Early Lessons from the H1N1 Pandemic: Critical Illness in Children Unpredictable but Survivable


Lessons learned from the first 13 children at Johns Hopkins Children’s Center to become critically ill from the H1N1 virus show that although all patients survived, serious complications developed quickly, unpredictably, with great variations from patient to patient and with serious need for vigilant monitoring and quick treatment adjustments.

These and other findings were published online on Dec. 31 in the journal Pediatric Critical Care Medicine, in what is believed to be the first published analysis of critical H1N1 illness in children.

The Johns Hopkins analysis shows that 12 out of the 13 very ill children had underlying medical conditions that made them more vulnerable, including sickle cell disease, asthma and HIV. Complications varied from temporary kidney failure to acute respiratory distress syndrome, dangerously low oxygen levels and dangerously low blood pressure.

An important finding was that rapid screening tests were initially negative in eight out of the 13 children, underscoring the need for more sensitive tests.

Therefore, researchers say, all critically ill children with flu-like symptoms regardless of test results should be treated preemptively with antiviral medications.
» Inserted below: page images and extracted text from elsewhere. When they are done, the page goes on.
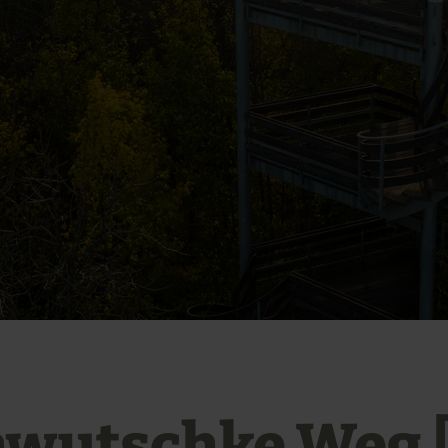
wutschke Weg [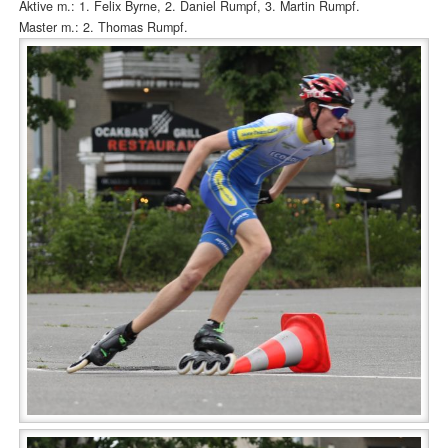
Aktive m.: 1. Felix Byrne, 2. Daniel Rumpf, 3. Martin Rumpf.
Master m.: 2. Thomas Rumpf.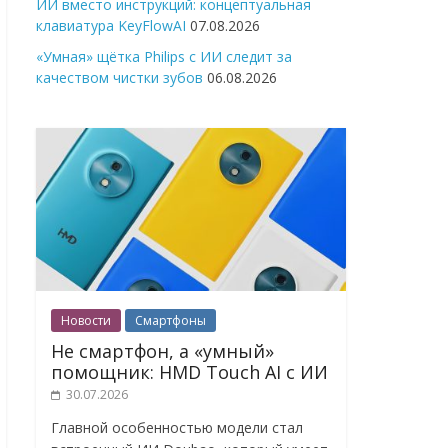
ИИ вместо инструкций: концептуальная
клавиатура KeyFlowAI
07.08.2026
«Умная» щётка Philips с ИИ следит за
качеством чистки зубов
06.08.2026
Новости
Смартфоны
Не смартфон, а «умный»
помощник: HMD Touch AI с ИИ
30.07.2026
Главной особенностью модели стал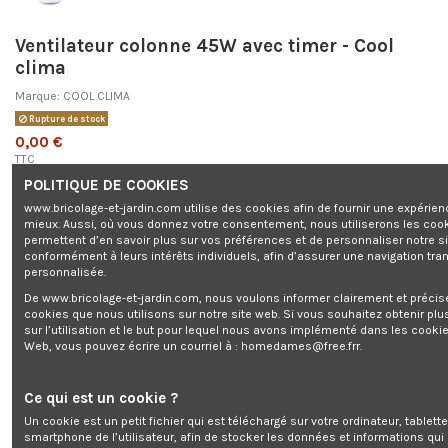
Ventilateur colonne 45W avec timer - Cool
clima
Marque:
COOL CLIMA
Rupture de stock
0,00 €
TTC
POLITIQUE DE COOKIES
www.bricolage-et-jardin.com utilise des cookies afin de fournir une expérien
mieux. Aussi, où vous donnez votre consentement, nous utiliserons les coo
permettent d’en savoir plus sur vos préférences et de personnaliser notre s
conformément à leurs intérêts individuels, afin d’assurer une navigation tra
Ventilateur colonne 45W avec timer - Cool clima
personnalisée.
De www.bricolage-et-jardin.com, nous voulons informer clairement et préci
cookies que nous utilisons sur notre site web. Si vous souhaitez obtenir plu
sur l’utilisation et le but pour lequel nous avons implémenté dans les cookie
Ajouter au panier
Web, vous pouvez écrire un courriel à :
homedames@free.frr
.
Ce qui est un cookie ?
Un cookie est un petit fichier qui est téléchargé sur votre ordinateur, tablett
smartphone de l’utilisateur, afin de stocker les données et informations qui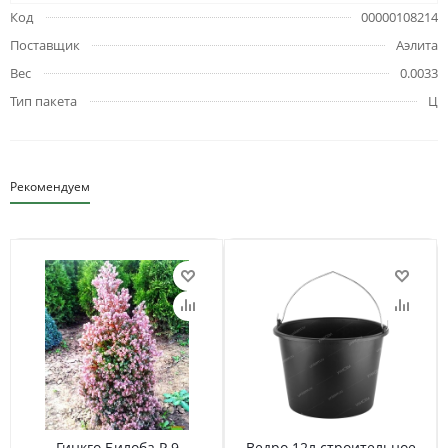
Код
00000108214
Поставщик
Аэлита
Вес
0.0033
Тип пакета
Ц
Рекомендуем
Гинкго Билоба Р 9
Ведро 12л строительное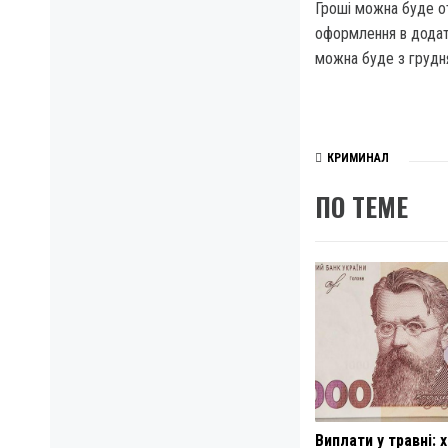
Гроші можна буде о
оформлення в додатк
можна буде з грудн
КРИМИНАЛ
ПО ТЕМЕ
Виплати у травні: 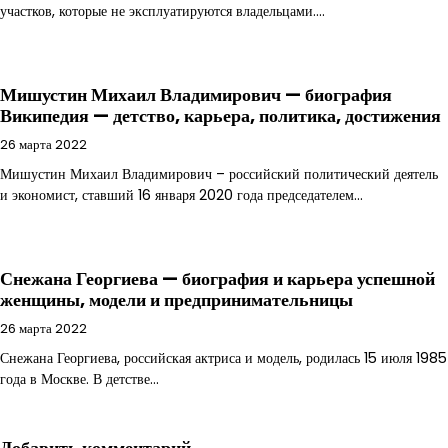
участков, которые не эксплуатируются владельцами.…
Мишустин Михаил Владимирович — биография
Википедия — детство, карьера, политика, достижения
26 марта 2022
Мишустин Михаил Владимирович – российский политический деятель
и экономист, ставший 16 января 2020 года председателем…
Снежана Георгиева — биография и карьера успешной
женщины, модели и предпринимательницы
26 марта 2022
Снежана Георгиева, российская актриса и модель, родилась 15 июля 1985
года в Москве. В детстве…
Добавить комментарий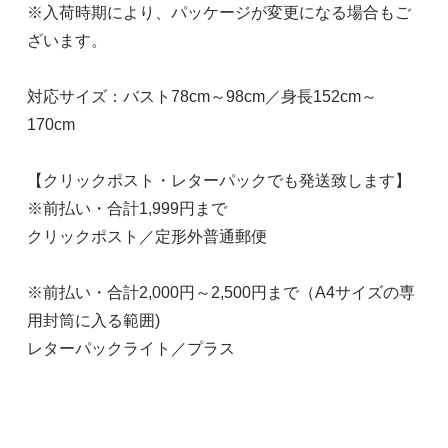
※入荷時期により、パッケージが変更になる場合もご
ざいます。
対応サイズ：バスト78cm～98cm／身長152cm～
170cm
【クリックポスト・レターパックでも発送致します】
※前払い・合計1,999円まで
クリックポスト／定形外普通郵便
※前払い・合計2,000円～2,500円まで（A4サイズの専
用封筒に入る範囲)
レターパックライト／プラス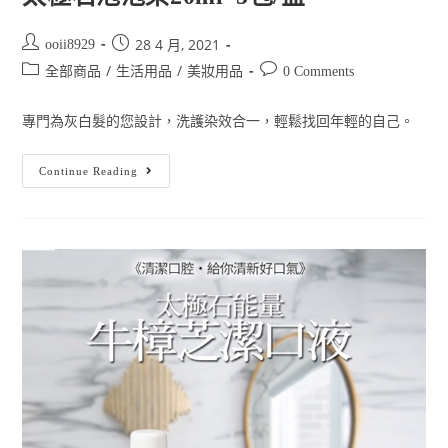
28 4 月, 2021
ooii8929
/
/
全部商品
生活用品
美妝用品
0 Comments
專門為灰白髮的您設計，洗護染效合一，輕鬆找回年輕的自己。
Continue Reading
Past research has shown that antiviral medications are most effective in healthy people with the flu if taken within 12 to 48 hours after symptoms begin. Johns Hopkins currently treats all hospitalized patients with unexplained fever and flu-like symptoms regardless of test results.

“Our most surprising, and perhaps most important finding, is that the H1N1 virus behaves unpredictably and variably from one patient to the other and even within the same patient from day to day, so we must be on our toes and react fast by adjusting therapy,” says lead investigator Justin Lockman, a pediatric critical-care specialist at Johns Hopkins Children’s.

Investigators caution that more and larger studies are needed to guide future practice and recommendations for H1N1 treatment in children.

“Our analysis did reveal some interesting patterns and trends, but it also showed us how much more we have to learn about the behavior of this new and intriguing virus,” says senior investigator David Nichols, MD, professor of anesthesiology/critical care and pediatrics at the Johns Hopkins School of Medicine.

The Hopkins team analyzed data from 140 pediatric patients diagnosed with H1N1 between June 2009 and August 2009, of whom 13 went on to develop critical illness and were admitted to the pediatric intensive care unit (PICU) at Hopkins Children’s. The novel flu strain, originally called swine flu, emerged for the first time in April 2009.

Other findings reported in the article include:

-- Asthma was the most common underlying chronic condition (11 of the 13 children had it), followed by neuromuscular diseases like cerebral palsy.

-- Nearly half of the children became so sick they needed a ventilator to help them breathe. However, no children died or required ECMO (extra-corporeal membrane oxygenation), a last-resort critical-care device that takes over the patient’s lungs and heart to oxygenate and circulate the blood when the patient’s organs can no longer do so.

-- One-fourth of the children developed dangerous secondary bacterial infections, more often than previously believed, which points to the need for watchful monitoring for such infections in children with H1N1.

Co-investigators include William Fischer, MD; Trish Perl, MD, MSc; and Alexandra Valsamakis, MD PhD; all of Hopkins.